The show is ostensibly about these young females working in the big city (or, as it happens, not working), hooking up, forging relationships with each other but a pattern emerges here where the series appears to actually be about what "girls" think about "boys". They, the girls, often appear disappointed, dispirited, about the male species. They seem confused about what they want from them, sexually and emotionally, and the boys seem confused about how to deliver these things to the girls.
Why the girls can't seem to get it up ...
Boys are not sufficiently macho ...
Marnie (Allison Williams) has a sweet natured boyfriend named Charlie (Christopher Abbott) who, unfortunately, bores her to tears. She prefers it doggie style (which she hates*) to actually looking at him during sex. Hannah opines that Marnie has, perhaps, wearied of "eating his vagina". Ouch. Charlie reads this in Hannah's diary, stolen by his best friend, and writes a song about it that he sings in front of all the girls in a club. He breaks up with Marnie then he relents and accepts her back (being the nice guy that he is). She breaks up with him again ... immediately ... post coitus, like really post coitus. The nicer Charlie is, the less desirable he is to Marnie.
Boys are more attractive when they are the aggressors ...
When Marnie meets a more sexually and verbally aggressive man at the art gallery where she works, who is attracted to her and who explicitly tells her what he will do to her, she is at first stunned then intensely aroused. Bravely, on Dunham's part, we see this fairly explicitly on screen. This is the conundrum of modern feminism: we say we want men to be gentle, respectful and sensitive but for some women it's a turn off sexually. It goes against our progressive sensibilities but there it is ...
Hannah's love interest Adam is initially selfish, sometimes self-absorbed and a bit of a bully in bed (personally I find him to be an unattractive creep and in most of the episodes I don't think there is one scene where he wears a shirt). Yet Hannah is still attached to him. They don't date; they have sex. That's it. That is the extent of their "relationship" for most of the season. She willing succumbs to his desires in bed, passively, almost disinterestedly, even when she is uneasy or nervous. This is what seems to hold her, not the sex, the domination of her will.
Boys are deceitful ...
One of Hannah's exes, Elijah, turns out to be gay and likely knew it while they were having a sexual relationship for two years before he came out. He gives her an STD, then denies it. The whole conversation is a disaster with Hannah getting the distinct impression from him that she "made him turn gay".
Jessa flirts with the married father of the two kids that she babysits who is eager to begin a relationship with her under the nose of his wife. She turns him down stating she liked him better when he was "the nice guy". Isn't that always the way, he mutters afterwards.

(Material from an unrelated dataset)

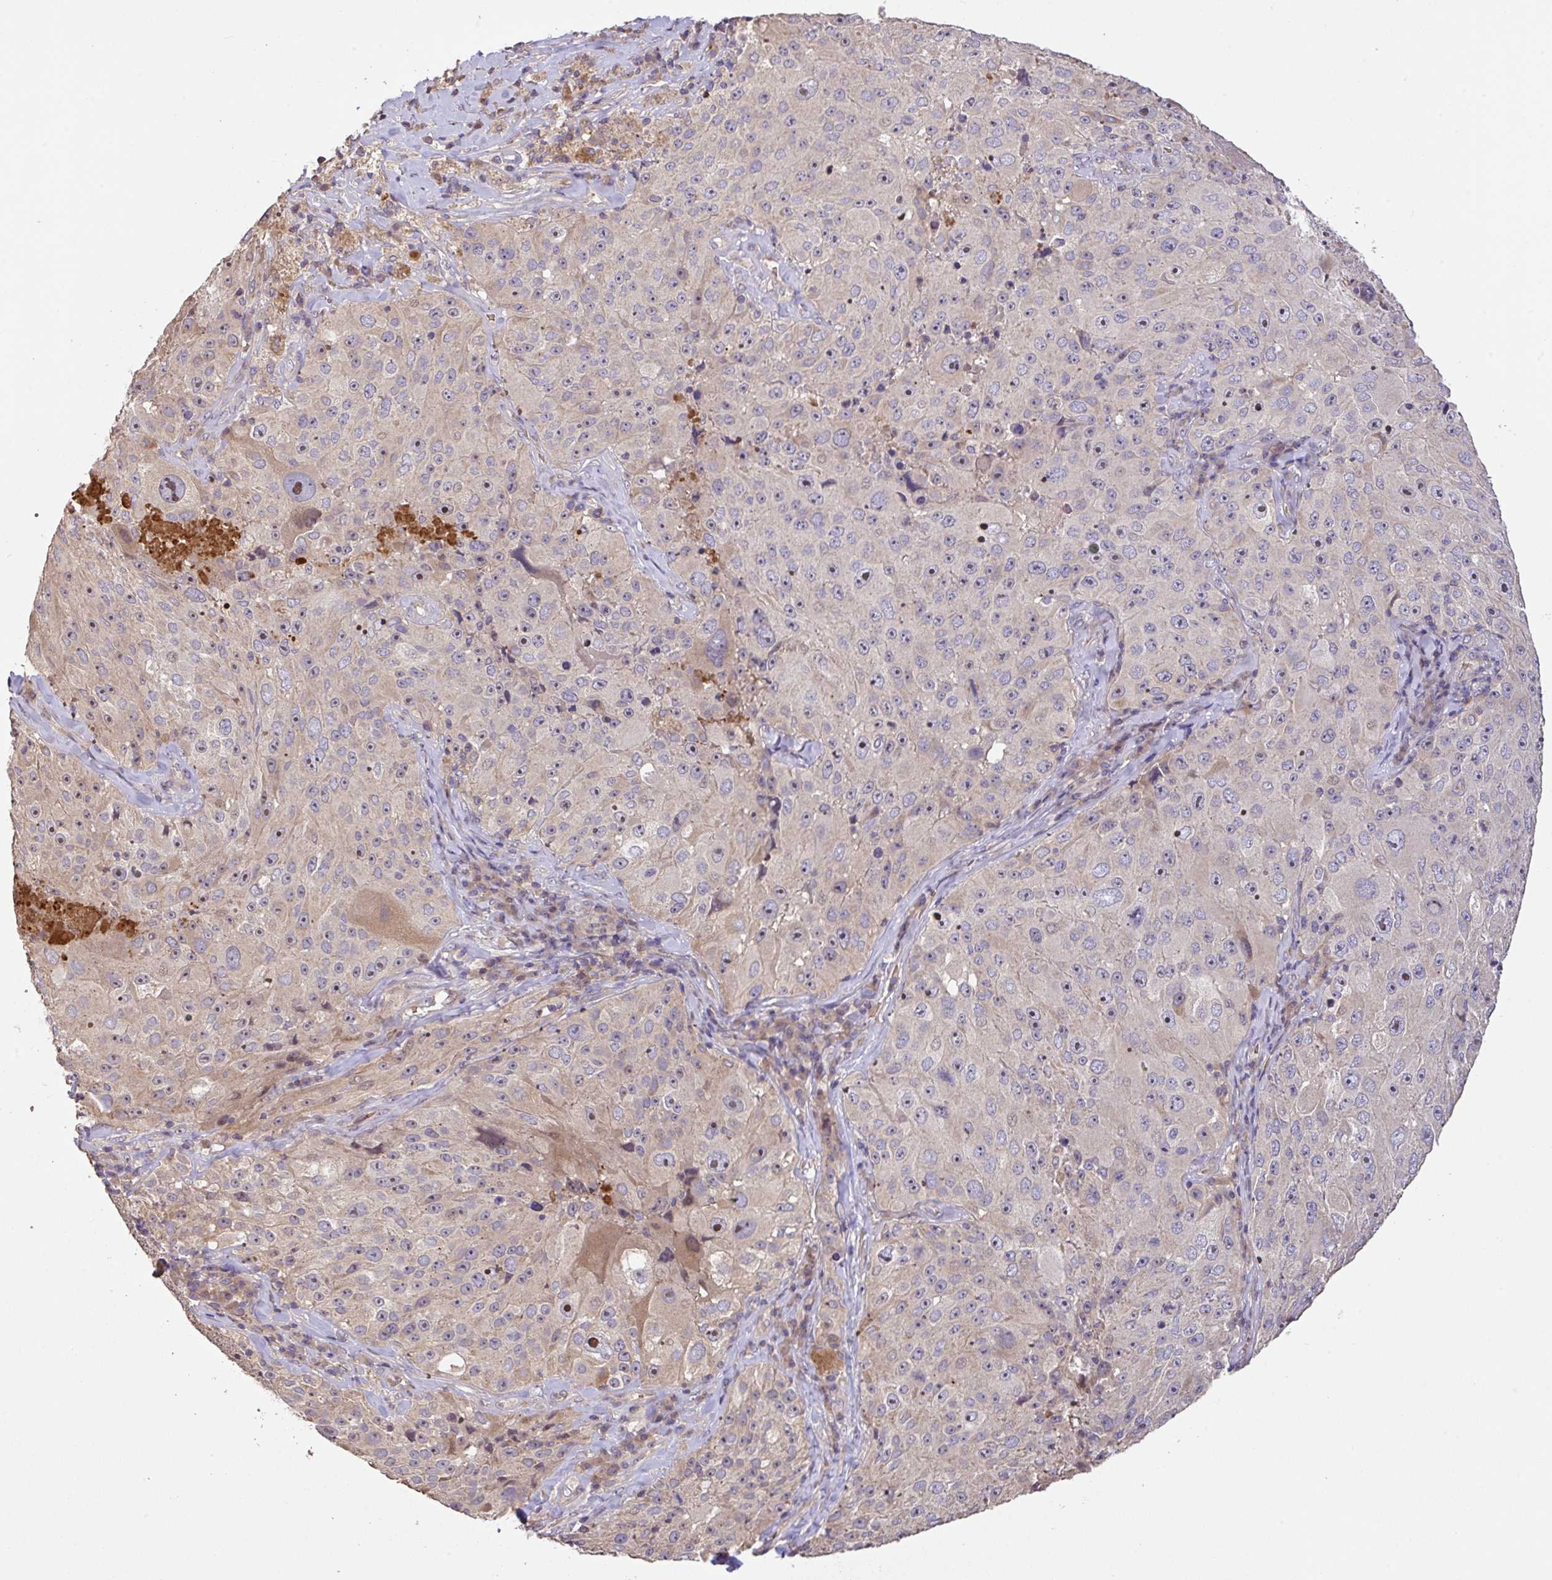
{"staining": {"intensity": "moderate", "quantity": "<25%", "location": "nuclear"}, "tissue": "melanoma", "cell_type": "Tumor cells", "image_type": "cancer", "snomed": [{"axis": "morphology", "description": "Malignant melanoma, Metastatic site"}, {"axis": "topography", "description": "Lymph node"}], "caption": "Melanoma stained with a protein marker exhibits moderate staining in tumor cells.", "gene": "C1QTNF9B", "patient": {"sex": "male", "age": 62}}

Boys can be jerks, surprisingly, girls can be jerkier ...
In the final episode, after Adam has told her that he loves her and wants to live with her, Hannah agrees to take on Elijah (her old boyfriend) as a roommate. Adam is justifiably incensed, accusing her of pursuing him ("like I was a Beatle or something") and then immediately backing off when he responds emotionally. He's right.he has put himself out there and she has shot him down.
Girls has a bit of a Sex in the City for 20 somethings vibe but there is also a tiny sense of a Whit Stillman film here. I was not particularly surprised to see Chris Eigeman, who played Nick Smith in Metropolitan (1990) and a number of other roles in Stillman's films, as Hannah's boss, in the first episode. It does feel a bit like a story about privileged, intellectually precocious kids set adrift in New York. However, these gals don't have trust funds and paying the rent is a real, ongoing worry. But they are similarly verbose and intellectual, preoccupied with the other sex and clarifying the rules of engagement with same.
There has been criticism that these are a bunch of whiny, first-world-problem girls, that there is no ethnic diversity, and, that a retrograde image of femininity is being projected. Maybe, maybe so ... but I think it's a fairly accurate portrait of a certain kind of brainy, middle class female living in a large urban center in the 21st c. Dunham says that she is going to address the lack of racial diversity next season. I, for one, look forward to it and seeing more of her.